(Dataset entries)
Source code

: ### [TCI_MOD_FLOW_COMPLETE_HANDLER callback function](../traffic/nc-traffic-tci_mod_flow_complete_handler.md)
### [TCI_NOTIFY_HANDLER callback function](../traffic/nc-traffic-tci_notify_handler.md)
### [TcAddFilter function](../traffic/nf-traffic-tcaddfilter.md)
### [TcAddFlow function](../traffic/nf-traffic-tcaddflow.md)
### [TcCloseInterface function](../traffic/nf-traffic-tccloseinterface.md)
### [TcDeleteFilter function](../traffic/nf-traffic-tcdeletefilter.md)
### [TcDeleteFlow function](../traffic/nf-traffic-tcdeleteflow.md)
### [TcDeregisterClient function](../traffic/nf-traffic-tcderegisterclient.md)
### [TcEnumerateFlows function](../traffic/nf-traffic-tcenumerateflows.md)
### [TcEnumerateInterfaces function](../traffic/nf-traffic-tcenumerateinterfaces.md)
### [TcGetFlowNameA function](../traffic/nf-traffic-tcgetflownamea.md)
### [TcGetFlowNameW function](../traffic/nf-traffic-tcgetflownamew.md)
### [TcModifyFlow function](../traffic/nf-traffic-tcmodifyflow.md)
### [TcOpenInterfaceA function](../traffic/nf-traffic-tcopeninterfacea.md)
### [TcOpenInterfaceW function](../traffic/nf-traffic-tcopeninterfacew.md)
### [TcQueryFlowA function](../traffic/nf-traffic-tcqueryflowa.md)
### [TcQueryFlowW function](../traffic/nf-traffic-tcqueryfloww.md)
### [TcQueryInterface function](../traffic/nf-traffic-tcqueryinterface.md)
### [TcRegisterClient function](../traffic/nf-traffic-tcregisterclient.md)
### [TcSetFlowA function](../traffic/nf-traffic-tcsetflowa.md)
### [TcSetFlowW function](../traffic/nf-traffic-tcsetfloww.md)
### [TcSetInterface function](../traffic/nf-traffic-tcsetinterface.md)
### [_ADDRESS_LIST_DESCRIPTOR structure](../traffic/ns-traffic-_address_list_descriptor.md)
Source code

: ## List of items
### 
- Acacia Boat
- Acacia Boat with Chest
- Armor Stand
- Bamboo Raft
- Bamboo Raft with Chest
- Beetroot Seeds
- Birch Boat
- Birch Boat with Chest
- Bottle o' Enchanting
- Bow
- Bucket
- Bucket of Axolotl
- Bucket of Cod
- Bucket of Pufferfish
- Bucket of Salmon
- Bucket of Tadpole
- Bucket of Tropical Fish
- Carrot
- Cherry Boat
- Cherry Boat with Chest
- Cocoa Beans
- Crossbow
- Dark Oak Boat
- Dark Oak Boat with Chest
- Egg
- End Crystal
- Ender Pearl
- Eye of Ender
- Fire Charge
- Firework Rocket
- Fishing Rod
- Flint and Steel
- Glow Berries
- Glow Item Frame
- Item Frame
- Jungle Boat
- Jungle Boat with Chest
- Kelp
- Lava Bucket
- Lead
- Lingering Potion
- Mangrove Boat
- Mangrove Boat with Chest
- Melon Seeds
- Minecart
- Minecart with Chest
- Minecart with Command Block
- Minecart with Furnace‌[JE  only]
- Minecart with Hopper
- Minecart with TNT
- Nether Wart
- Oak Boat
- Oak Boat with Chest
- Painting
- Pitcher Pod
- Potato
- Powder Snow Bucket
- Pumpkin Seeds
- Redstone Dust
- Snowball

* * *

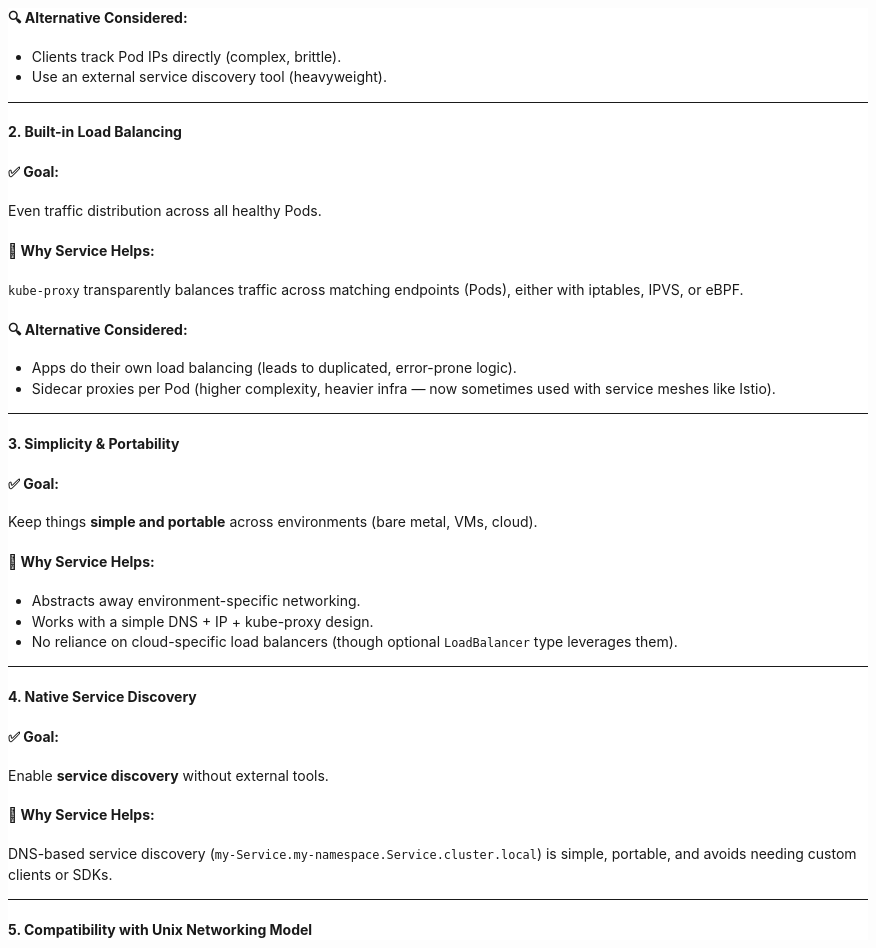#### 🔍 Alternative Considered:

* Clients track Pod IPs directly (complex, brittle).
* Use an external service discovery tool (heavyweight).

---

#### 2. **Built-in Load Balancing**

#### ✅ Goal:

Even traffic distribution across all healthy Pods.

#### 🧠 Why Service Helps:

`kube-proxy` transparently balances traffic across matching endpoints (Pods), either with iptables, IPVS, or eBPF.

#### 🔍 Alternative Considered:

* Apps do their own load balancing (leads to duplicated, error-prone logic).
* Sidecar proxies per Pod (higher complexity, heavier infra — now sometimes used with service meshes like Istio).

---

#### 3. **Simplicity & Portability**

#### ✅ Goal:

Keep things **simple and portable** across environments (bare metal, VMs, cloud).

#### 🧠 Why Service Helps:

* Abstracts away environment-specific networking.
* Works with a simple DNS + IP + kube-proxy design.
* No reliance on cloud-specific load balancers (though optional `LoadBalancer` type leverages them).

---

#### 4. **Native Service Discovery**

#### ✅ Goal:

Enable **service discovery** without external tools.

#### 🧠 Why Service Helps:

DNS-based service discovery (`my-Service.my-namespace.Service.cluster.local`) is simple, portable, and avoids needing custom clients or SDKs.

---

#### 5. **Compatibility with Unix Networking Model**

__What to work on__: Taking the records above as input, show every line in which the word "Bucket" is present.

__Exercise output__:
- Bucket
- Bucket of Axolotl
- Bucket of Cod
- Bucket of Pufferfish
- Bucket of Salmon
- Bucket of Tadpole
- Bucket of Tropical Fish
- Lava Bucket
- Powder Snow Bucket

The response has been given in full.